Selected text ::

Newsletter Article 13 August 2010

They are essentially a fixed sum that accrues to a party as a means of compensation following a breach of a contract. Most commonly they occur as a result of breach to deliver a good or service on time (i.e., late performance) however, liquidated damages can also be used for other breaches.

One of the principle requirements of a liquidated damages clause is that it does not venture into the realm of a penalty – which would make that clause void and unenforceable.

What does this mean for you?

When dealing with contracts that contain liquidated damages clauses, it is important you consider the following:

Are the damages a genuine, pre-agreed estimate (liquidated damages)?

  1. Genuine: the amount is reflective of the loss that would be suffered as a result of the breach.
  2. Estimate: this estimate is to be calculated at the time of contracting – thus, if no damage actually occurs following a breach, liquidated damages are still payable.
  • Some factors that the Court will examine to determine if a clause is a penalty, and therefore invalid include whether the amount is unconscionable, or extravagant [1], i.e., if the damages are so disparate that they are oppressive.

Ultimately, the question of validity is a matter of construction based on the terms and circumstances of each contract.

Practical measures to take

  • Ensure you keep records of how the liquidated damages were calculated.

Entries taken from a collection
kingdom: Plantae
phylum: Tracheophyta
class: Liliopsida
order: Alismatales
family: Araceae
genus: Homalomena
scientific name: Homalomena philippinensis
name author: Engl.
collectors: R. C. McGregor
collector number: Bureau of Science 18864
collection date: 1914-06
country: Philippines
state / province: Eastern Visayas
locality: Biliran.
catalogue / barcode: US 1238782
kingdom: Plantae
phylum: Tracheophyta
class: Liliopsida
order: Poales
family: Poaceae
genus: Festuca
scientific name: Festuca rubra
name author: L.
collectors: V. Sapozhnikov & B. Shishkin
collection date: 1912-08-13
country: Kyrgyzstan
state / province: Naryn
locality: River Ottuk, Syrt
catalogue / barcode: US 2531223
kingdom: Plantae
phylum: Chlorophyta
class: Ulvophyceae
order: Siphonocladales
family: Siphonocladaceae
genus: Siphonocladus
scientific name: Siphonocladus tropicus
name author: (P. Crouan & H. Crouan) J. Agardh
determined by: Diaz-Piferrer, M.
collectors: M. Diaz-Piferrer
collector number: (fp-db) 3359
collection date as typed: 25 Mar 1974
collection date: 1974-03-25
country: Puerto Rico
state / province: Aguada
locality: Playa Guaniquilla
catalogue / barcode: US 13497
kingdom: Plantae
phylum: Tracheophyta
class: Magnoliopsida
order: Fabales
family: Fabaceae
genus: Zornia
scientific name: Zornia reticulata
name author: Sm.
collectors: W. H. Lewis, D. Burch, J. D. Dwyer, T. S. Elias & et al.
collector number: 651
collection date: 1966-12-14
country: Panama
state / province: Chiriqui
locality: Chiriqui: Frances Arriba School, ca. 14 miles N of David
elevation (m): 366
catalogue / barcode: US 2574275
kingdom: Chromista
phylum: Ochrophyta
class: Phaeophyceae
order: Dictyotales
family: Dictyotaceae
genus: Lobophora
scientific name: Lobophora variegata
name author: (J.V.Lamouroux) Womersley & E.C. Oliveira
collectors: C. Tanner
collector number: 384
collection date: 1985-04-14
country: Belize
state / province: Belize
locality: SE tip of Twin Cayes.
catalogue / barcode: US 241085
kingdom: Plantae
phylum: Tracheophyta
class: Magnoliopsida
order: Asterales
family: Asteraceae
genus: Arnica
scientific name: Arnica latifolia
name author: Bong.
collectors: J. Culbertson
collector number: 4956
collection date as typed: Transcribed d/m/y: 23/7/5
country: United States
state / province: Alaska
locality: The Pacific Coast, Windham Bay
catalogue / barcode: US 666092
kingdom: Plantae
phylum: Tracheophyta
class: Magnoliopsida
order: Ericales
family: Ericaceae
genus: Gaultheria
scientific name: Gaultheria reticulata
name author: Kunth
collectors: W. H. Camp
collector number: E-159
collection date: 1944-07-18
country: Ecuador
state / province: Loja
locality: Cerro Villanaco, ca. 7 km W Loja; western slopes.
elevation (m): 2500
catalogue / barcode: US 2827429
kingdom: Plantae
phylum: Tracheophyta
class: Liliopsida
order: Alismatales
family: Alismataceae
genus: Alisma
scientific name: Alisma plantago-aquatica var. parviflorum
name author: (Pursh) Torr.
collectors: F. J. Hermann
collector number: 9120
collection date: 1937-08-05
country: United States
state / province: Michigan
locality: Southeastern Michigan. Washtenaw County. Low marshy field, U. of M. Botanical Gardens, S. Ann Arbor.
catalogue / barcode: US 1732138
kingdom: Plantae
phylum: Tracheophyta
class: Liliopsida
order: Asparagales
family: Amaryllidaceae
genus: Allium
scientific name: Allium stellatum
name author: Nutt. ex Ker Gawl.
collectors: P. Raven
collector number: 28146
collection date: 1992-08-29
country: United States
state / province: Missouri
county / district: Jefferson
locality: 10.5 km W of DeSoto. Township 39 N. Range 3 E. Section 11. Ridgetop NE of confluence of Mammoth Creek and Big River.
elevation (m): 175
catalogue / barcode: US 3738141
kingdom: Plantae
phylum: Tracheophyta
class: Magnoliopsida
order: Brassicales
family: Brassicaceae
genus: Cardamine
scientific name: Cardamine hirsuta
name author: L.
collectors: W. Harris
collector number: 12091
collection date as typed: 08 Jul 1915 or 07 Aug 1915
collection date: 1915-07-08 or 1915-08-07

Stated exercise 1 :: Reproduce verbatim the passage of the liquidated damages article that begins at the words "They are essentially" and stops after the words "estimate (liquidated damages)?".
Stated exercise 2 :: Which adjectives does the liquidated damages article use to describe a clause that amounts to a penalty?
Stated exercise 3 :: Write the next part of the liquidated damages article, starting after its final practical measure.

Expected answer 1 ::
They are essentially a fixed sum that accrues to a party as a means of compensation following a breach of a contract. Most commonly they occur as a result of breach to deliver a good or service on time (i.e., late performance) however, liquidated damages can also be used for other breaches.

One of the principle requirements of a liquidated damages clause is that it does not venture into the realm of a penalty – which would make that clause void and unenforceable.

What does this mean for you?

When dealing with contracts that contain liquidated damages clauses, it is important you consider the following:

Are the damages a genuine, pre-agreed estimate (liquidated damages)?

Expected answer 2 :: void, unenforceable, invalid

Expected answer 3 ::
  • Consider the formula used to calculate the liquidated damages.Remember the amount is based on the time of making the contract.

What has the Australian High Court said?

In Ringrow [2], the High Court reiterated the law separating penalties from liquidated damages.

Facts

BP sought to exercise an option to buy back a BP service station independently owned by Ringrow – following a discovery that Ringrow breached the contract by selling non-BP fuel. Here, the liquidated damages was said to be BP’s ability to exercise the option. Ringrow however, argued that this buyback provision was a penalty as it had exceeded a genuine, pre-agreed estimate of the damage suffered as a result of Ringrow’s breach.

Ringrow argued that the buyback provision equated to being a penalty because:

  1. the buyback sum did not include an amount for goodwill;
  2. there was no proportionality connected to the breach of Ringrow selling non-BP fuel; and
  3. the buyback provision was indiscriminate, in that it applied to a range of contractual breaches.

The High Court rejected all three arguments of Ringrow:

  1. in relation to goodwill, the court noted that it was an insignificant amount and was not possible to assess the amount lost.
  2. In relation to the doctrine of proportionality, the Court noted that the significant factor is that the liquidated damages are not significantly greater or out of proportion with a genuine pre-estimate of damage, not disproportionality between one party’s commercial interests and the promise extracted from them; and
  3. the fact that it was indiscriminate was not enough to lead to disparity.

The Court thus, emphasised that mere disparity is not sufficient – rather, the damages must be out of all proportion to the loss suffered.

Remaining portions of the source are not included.